When you are going to an astronomical observatory to look up at the night sky, don't forget to bring a pie.

Man talking with group of people
Attendees of the open house take a guided tour of one of the telescopes at Apache Point Observatory. (NMSU photo by Audry Olmsted)

That is what Mark Klaene, site operations manager for New Mexico State University's Apache Point Observatory wished he had done prior to the open house his facility hosted recently.

"The pie is for the observing night staff, but the real reason for the pie is to appease the weather gods so that you will have clear weather," he said with a smile. "I wish I had my magic wand so I can always arrange for clear skies when this happens."

Unfortunately, Klaene forgot the pie and attendees at the open house had hit-and-miss chances to view stellar objects in the night sky from the Astrophysical Research Corporation 3.5-meter telescope. But with a little patience, and some silent prayers, the clouds occasionally parted, giving for many of the attendees, a once-in-a-lifetime opportunity to view the stars through such a powerful telescope.

The observatory invited the area community and school children - along with their parents - to come out March 22 to the site and learn about what Apache Point is all about.

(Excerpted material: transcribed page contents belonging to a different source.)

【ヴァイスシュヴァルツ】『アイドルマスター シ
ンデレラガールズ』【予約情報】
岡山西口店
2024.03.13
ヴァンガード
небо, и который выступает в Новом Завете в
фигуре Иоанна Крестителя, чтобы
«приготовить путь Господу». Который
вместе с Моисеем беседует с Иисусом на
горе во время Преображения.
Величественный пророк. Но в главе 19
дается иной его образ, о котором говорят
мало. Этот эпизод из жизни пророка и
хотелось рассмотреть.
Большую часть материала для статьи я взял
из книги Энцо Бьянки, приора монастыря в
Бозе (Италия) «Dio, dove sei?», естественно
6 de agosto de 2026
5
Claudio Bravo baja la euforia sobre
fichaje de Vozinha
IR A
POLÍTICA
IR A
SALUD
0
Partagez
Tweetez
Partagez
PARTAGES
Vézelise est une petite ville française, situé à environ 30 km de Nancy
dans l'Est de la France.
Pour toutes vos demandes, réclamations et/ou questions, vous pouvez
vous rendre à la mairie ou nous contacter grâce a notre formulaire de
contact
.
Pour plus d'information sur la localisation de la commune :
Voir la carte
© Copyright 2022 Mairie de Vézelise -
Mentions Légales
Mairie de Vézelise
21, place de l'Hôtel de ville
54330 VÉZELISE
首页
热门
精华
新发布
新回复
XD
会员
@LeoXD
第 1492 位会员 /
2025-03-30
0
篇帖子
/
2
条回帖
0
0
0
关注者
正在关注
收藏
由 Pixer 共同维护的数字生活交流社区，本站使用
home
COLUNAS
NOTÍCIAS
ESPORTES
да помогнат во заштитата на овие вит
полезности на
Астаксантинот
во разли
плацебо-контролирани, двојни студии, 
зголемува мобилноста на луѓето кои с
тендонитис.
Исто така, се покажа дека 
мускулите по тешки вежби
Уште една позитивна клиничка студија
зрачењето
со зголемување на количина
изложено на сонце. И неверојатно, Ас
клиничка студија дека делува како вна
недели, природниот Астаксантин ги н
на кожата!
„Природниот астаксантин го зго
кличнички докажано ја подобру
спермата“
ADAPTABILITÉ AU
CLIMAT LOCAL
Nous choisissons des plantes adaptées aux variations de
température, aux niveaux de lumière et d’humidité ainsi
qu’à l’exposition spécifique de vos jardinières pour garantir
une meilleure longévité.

Along with looking through the 3.5-meter telescope, participants also toured the Sloan Digital Sky Survey 2.5-meter telescope and the lab where the staff spends tedious hours manually plugging plates - one fiber optic cable at a time - to observe spectra. They also got to go through the visitor's center at the National Solar Observatory and viewed a presentation on the highlights of Apache Point.

Faculty and staff coordinated the open house, largely led by the direction of Gretchen Van Doren, program manager at the observatory.

Klaene said the goal of the open house was three-fold: educate the local community about the observatory that is off the beaten path in the Sacramento Mountains, near Sunspot; show the community the important role they play in helping the staff perform science; and to show off the accomplishments of the observatory and its staff.

"I am very proud of the staff who work here," he said. "This open house was an opportunity for them to show off what they do here. Nearly all of my staff volunteered their time to be at the open house. Of those who did not show up, one was sick and the other two live outside the local area and could not make it. Some of our volunteers brought their spouses and girlfriends and boyfriends to help out."

Perhaps the biggest aspect of Apache Point Observatory people can be proud of is that all the data collected by the telescopes is available to the public online at http://www.apo.nmsu.edu/.

Klaene said attendees have traveled from as far away as Kansas to attend the open houses.

"A lot of work goes into putting together these open houses, but it is all worth it. There are many people who tell us they enjoy the experience," he said.

In the future, Klaene is sure to remember one important before opening the doors to the public.

"From now on, when it comes to open house nights, I will be buying pies to see if I can help appease the weather gods to get clearer nights!"